I think some people may be missing the reasoning behind why population control is being made more unwieldy.
Currently Stellaris has a lot of mechanics... that players never have to deal with because they can reliably turn them into non-issues and forget those aspects of the game exist. Suppressing factions for example, selectively purging faction/ethically divergent pops, selectively enslaving faction/unhappy pops, tossing all unhappy planet-factions into one sector to reduce the number of factions to suppress.
That's too simple, too abusable.
So to address that, factions are being changed so that you HAVE to interact with them and then deal with the consequences of your interactions, no more one-click problem solvers.
Species-wide slavery and purging is designed so that you can't just cherry-pick dissidents, but actually have to either pacify everyone or fight ethics divergence the old fashioned way. Unrest on planets is being introduced so that revolts WILL (like they logically should) happen under oppressive regimes and the oppressed, impoverished, unhappy pops WILL be less efficient.
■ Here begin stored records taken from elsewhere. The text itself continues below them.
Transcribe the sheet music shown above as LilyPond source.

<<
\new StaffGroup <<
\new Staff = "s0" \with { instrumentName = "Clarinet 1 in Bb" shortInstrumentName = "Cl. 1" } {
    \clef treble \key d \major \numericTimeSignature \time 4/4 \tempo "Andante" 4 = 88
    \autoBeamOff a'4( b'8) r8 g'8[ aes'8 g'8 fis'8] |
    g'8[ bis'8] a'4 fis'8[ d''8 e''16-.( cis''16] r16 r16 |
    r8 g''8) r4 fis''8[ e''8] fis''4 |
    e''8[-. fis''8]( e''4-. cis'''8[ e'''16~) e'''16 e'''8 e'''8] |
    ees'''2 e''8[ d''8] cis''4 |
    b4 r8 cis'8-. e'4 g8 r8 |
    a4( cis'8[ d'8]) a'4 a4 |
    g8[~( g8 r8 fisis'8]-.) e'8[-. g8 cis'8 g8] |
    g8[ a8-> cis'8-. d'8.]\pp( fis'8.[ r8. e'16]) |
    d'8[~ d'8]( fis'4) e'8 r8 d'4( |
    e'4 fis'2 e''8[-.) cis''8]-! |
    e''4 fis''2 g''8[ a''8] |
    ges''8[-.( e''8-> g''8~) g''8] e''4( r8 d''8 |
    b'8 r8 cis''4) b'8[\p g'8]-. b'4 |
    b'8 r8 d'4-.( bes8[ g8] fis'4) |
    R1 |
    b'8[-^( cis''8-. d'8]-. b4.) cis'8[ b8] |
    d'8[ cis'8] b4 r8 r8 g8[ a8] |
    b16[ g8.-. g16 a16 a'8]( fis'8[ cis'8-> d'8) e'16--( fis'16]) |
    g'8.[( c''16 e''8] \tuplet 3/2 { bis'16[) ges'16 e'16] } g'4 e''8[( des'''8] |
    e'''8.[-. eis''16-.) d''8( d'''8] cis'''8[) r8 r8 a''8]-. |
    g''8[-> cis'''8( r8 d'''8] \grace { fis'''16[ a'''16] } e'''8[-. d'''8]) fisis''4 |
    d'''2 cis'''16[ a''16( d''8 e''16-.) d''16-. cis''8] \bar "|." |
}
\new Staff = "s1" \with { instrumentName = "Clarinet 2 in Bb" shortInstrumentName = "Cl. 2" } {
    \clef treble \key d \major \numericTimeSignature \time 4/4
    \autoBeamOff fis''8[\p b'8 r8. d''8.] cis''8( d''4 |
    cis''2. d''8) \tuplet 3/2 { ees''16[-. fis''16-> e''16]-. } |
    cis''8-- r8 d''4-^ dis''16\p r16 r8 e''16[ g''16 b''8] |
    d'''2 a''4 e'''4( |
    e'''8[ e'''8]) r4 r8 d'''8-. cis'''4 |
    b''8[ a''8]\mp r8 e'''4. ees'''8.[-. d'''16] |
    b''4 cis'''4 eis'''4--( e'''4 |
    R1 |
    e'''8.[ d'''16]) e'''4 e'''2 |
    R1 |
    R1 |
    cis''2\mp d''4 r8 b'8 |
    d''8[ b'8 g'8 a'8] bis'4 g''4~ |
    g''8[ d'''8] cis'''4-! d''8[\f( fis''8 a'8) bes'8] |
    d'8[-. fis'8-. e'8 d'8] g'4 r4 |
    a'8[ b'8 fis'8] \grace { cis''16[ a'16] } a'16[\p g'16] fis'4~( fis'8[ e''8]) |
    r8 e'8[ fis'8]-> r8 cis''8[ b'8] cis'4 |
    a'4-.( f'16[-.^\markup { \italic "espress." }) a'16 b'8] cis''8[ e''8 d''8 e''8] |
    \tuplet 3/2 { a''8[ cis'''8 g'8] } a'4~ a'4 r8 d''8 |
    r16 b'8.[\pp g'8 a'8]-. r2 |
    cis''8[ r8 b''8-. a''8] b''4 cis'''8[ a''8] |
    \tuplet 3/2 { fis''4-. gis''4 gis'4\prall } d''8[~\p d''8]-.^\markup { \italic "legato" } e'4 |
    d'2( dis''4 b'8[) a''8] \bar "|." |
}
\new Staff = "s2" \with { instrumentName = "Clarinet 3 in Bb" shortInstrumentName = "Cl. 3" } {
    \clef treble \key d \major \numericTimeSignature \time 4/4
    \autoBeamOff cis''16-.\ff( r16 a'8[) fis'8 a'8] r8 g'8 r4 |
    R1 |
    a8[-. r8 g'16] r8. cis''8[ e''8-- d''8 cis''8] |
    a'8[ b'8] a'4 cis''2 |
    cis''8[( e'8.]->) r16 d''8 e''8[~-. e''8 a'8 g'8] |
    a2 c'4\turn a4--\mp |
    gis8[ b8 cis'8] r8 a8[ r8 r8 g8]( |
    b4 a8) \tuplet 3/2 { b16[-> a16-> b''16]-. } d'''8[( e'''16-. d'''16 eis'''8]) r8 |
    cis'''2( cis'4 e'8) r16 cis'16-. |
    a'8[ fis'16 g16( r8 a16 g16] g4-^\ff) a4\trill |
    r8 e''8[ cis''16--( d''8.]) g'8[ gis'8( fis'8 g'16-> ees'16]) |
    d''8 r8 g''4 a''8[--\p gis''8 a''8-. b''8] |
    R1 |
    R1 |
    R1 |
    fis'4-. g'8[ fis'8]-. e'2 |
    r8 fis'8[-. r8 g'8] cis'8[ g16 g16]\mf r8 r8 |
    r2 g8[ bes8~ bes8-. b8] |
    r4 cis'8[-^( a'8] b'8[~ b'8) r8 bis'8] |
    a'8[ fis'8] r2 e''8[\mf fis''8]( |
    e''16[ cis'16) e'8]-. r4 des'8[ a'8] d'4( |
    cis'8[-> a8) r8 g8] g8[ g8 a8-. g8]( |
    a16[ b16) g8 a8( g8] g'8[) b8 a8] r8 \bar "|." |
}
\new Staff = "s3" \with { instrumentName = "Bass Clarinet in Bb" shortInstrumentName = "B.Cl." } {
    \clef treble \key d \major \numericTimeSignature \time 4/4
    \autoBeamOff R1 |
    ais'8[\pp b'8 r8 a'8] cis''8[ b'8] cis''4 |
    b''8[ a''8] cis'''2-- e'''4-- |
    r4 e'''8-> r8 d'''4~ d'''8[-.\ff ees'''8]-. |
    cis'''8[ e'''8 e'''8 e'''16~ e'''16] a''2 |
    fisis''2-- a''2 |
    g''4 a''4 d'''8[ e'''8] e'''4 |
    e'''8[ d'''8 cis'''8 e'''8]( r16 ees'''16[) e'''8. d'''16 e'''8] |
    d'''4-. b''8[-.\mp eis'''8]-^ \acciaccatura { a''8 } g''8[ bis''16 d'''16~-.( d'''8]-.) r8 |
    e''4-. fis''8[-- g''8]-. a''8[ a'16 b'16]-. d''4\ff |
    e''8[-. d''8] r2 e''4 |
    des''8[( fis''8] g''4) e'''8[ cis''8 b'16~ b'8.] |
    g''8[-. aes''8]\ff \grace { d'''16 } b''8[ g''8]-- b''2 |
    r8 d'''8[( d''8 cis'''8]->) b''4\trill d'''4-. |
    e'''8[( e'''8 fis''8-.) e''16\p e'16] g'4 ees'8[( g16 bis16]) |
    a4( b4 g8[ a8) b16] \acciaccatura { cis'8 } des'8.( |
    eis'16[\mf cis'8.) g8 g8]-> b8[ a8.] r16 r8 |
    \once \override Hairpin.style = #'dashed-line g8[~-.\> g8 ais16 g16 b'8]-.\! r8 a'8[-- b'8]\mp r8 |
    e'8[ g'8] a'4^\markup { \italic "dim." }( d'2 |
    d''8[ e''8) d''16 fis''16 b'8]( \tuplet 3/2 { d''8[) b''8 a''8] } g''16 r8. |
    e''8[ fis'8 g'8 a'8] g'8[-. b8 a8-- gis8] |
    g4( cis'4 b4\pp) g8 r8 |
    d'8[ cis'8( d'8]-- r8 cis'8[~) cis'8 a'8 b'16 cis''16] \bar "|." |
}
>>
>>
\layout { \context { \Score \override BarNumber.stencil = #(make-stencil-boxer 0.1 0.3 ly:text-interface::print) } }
If you don't want planets to be unproductive messes constantly on the verge of revolt, don't fill them to the brim with billions of people who despise you. Resettlement will probably be the best way to counteract unrest buildup, but in the end, if you are playing a warmongering empire of slavers and sapient cuisine connoisseurs... you kinda have to live with the consequences of it ^^ Just like all-welcoming egalitarian xenophiles will have to deal with factions, divergence, limited expansion avenues and the sheer expenses of trying to keep everyone happy.
Strategy games are at their most boring when they start to play themselves. Perfectly functioning empires, lack of internal and external threats, complete domination over everything in the galaxy are all lovely power fantasies, but... if it's as effortless as it's now, then the entire charm of the fantasy evaporates.